I like the metaphor, Mimikatz.

And actually I think we might find a much better shiny object, no matter what happens. But it will involve a very dangerous transition period when a lot of people driving SUVs and thinking primarily of how imaculate their lawn looks to their all-white neighbors will have to give up these things. I'd like to get ahead of the game, start convincing them the new shiny object will be better than their SUVs and Chemlawns. But I don't doubt the transition will be dangerous.

I guess I have more faith that things won't have to be so drastic, or so rapid, and we will find that relatively small changes, multiplied many times, will make enough of a difference. That was my experience in the hardship periods I described. Moreover, collective behavior change is easier if it is shared. The real tragedy is Bush's squandering of the opportunity to begin these changes after 9/11, when the public was receptive. If you keep telling people that nothing has to change until the wave is upon them, they are going to feel betrayed, and that is dangerous.

So it really comes down to leadership. A population can be mobilized for virtually anything. We could have a push for education, particularly science and engineering, like in 1957. We could have a push for energy conservation. We could have a fairer tax system, so the burdens wouldn't all fall on the poorer half. But not with these clowns in charge.

So while the things you say might happen, it might not be that bad, or things might turn out in a way we can't foresee. So I still have faith that enough people will come around in time, or events will break our way, so that it will be ok.

Mimikatz, emptywheel, stop sounding so intelligent. This is a blog. You'll give folks the wrong impression, and we'll have to do this all the time.

A fine thread, as usual.

1. The problem is not that there aren't good ways to get out of Iraq in a reasonable amount of time, even withstanding Juan Cole's warnings about the wider war that could ensue. The problem is that the Bush administration is unwilling to listen to people like Cole and come up with a strategy that accounts for the worst-case scenarios.

2. Note this article in the NY Times today: Secular Shiites in Iraq Seek Autonomy in Oil-Rich South.

3. Thus, to this observer, the clearest way to get out of Iraq is to make a realistic assessment of what Iraq is going to look like when all is said and done and then do everything we can to make that happen, and leave. Thereby preventing the civil war which has already begun from escalating into a regional war fought on Iraqi soil. I think the above article points toward the inevitable look of postwar Iraq.

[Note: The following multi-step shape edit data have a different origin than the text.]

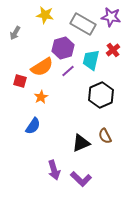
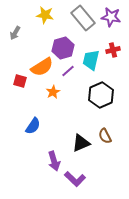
gray rectangle: moved 6 px up; rotated 20 degrees clockwise
red cross: rotated 24 degrees clockwise
orange star: moved 12 px right, 5 px up
purple arrow: moved 9 px up
purple L-shape: moved 6 px left
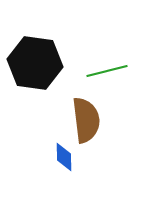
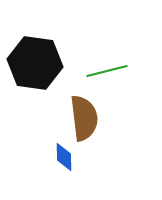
brown semicircle: moved 2 px left, 2 px up
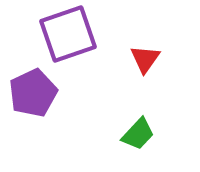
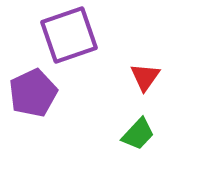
purple square: moved 1 px right, 1 px down
red triangle: moved 18 px down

4. But this means that the BushCo goals listed by emptywheel above won't be accomplished, at least not in the short term. So we are basically screwed, since that's all BushCo cares about. In the long run a stable Iraqi Kurdistan and a moderate Iraqi Shiite power with its capital at Basra would help manage oil prices.

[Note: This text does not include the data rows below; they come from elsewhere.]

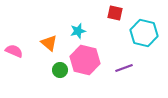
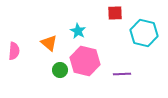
red square: rotated 14 degrees counterclockwise
cyan star: rotated 28 degrees counterclockwise
pink semicircle: rotated 72 degrees clockwise
pink hexagon: moved 1 px down
purple line: moved 2 px left, 6 px down; rotated 18 degrees clockwise
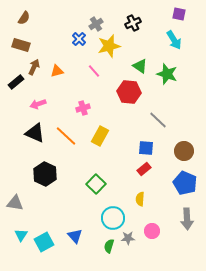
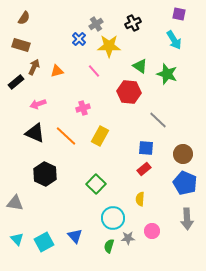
yellow star: rotated 15 degrees clockwise
brown circle: moved 1 px left, 3 px down
cyan triangle: moved 4 px left, 4 px down; rotated 16 degrees counterclockwise
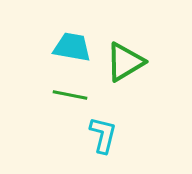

5. The U.N. could be brought in to maintain a peace accord in central Iraq (with a long-term U.S. presence in Iraqi Kurdistan apart from the U.N. mission), wherein the Baathists would be allowed to reform as a political entity with ties to Syria just as soon as Sadaam is hanged.

I'm a little perturbed to see presumed liberal Democrats accepting the (undeclared) war aims of the Bush administration, such as the maintenance of moderately priced oil which doesn't belong to us for American consumers.

I'm also concerned to see us discussing a possible invasion of Iran solely in terms of its feasibility. Have we accepted the administration's strategic doctrine of preemption? Or do we think that the US violated international law by attacking Iraq?

Is the only thing the Democrats have to offer "we would have done it better"?. More and more it seems to me that that is in fact all the Democrats have to offer.